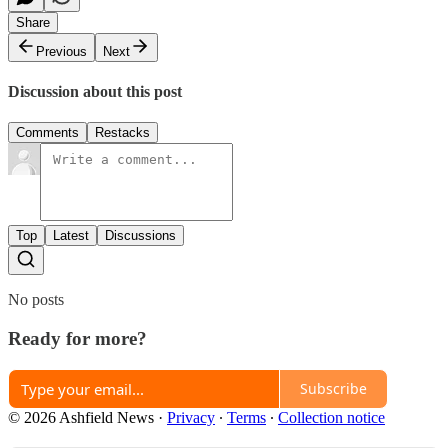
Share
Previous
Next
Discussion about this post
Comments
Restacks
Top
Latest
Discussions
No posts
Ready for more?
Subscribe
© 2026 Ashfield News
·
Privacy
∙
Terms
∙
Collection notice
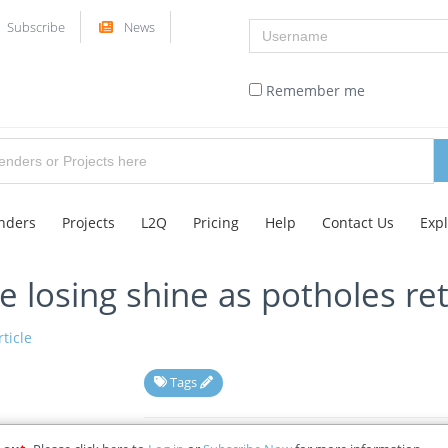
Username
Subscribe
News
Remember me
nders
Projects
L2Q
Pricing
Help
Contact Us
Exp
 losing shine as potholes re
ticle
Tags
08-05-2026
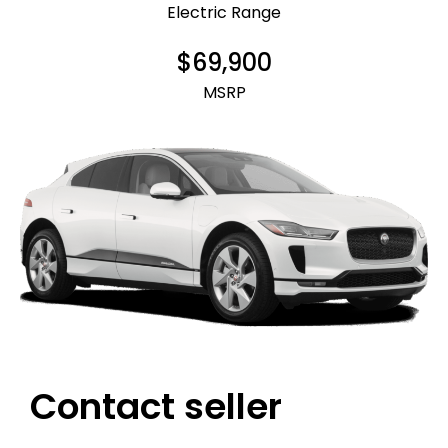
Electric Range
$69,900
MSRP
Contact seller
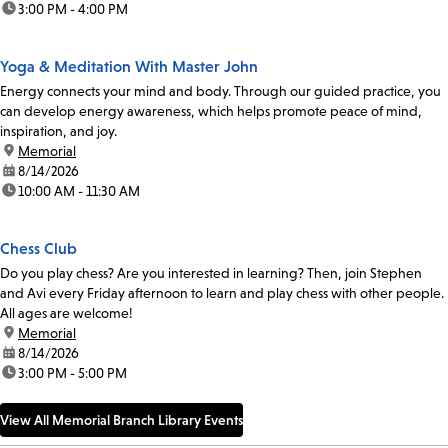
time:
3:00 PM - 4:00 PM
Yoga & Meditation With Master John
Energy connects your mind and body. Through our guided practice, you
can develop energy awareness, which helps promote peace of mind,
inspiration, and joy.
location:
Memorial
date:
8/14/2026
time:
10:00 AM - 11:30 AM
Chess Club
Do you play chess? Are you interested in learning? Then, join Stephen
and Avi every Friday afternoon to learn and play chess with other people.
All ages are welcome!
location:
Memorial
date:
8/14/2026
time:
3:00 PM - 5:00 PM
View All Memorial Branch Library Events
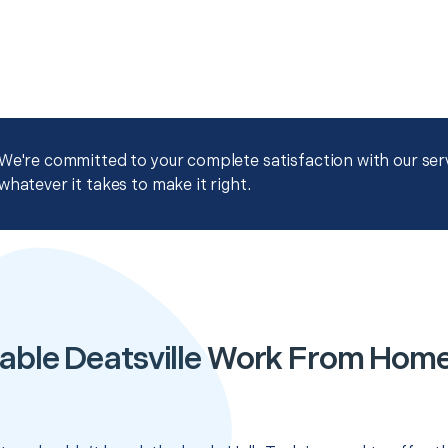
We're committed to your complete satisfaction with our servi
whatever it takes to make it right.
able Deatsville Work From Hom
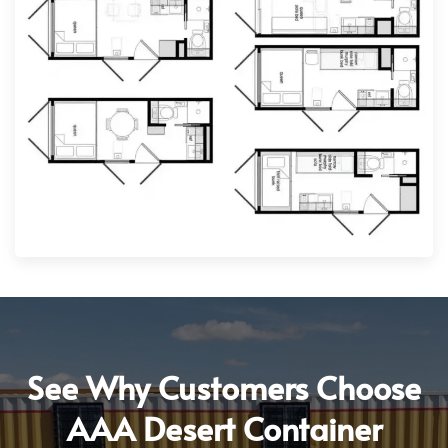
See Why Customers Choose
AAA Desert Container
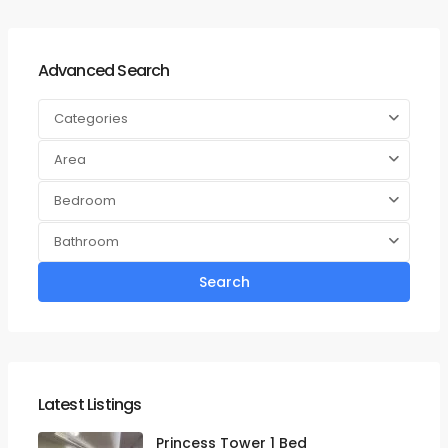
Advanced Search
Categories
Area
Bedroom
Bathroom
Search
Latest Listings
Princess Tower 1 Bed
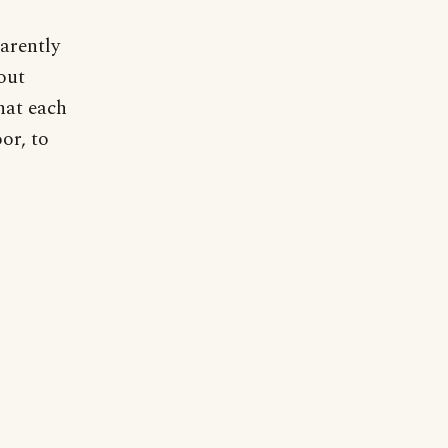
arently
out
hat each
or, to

■ ■ ■ ■ ■

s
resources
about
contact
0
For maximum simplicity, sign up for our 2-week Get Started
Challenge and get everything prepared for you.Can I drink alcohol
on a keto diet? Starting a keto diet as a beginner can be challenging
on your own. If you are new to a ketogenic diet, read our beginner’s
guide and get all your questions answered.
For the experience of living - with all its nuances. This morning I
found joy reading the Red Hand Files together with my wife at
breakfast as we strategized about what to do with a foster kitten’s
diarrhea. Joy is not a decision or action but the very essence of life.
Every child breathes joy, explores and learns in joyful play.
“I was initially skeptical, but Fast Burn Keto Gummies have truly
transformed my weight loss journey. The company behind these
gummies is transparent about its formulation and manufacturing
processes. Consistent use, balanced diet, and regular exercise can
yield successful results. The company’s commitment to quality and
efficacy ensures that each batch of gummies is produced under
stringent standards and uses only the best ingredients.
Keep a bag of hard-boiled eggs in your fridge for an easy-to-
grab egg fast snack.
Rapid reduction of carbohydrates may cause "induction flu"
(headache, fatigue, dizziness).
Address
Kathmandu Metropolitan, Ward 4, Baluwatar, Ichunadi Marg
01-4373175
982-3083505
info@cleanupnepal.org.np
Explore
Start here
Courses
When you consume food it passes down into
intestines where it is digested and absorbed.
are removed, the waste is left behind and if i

■ ■ ■ ■ ■

▶ _AIM OF THE TASK_
Please make an exact copy of the lines above from the line with "Kathmandu Metropolitan, Ward" through the line with "are removed, the", both ends included.

▶ _OUTPUT BELOW_
Kathmandu Metropolitan, Ward 4, Baluwatar, Ichunadi Marg
01-4373175
982-3083505
info@cleanupnepal.org.np
Explore
Start here
Courses
When you consume food it passes down into
intestines where it is digested and absorbed.
are removed, the waste is left behind and if i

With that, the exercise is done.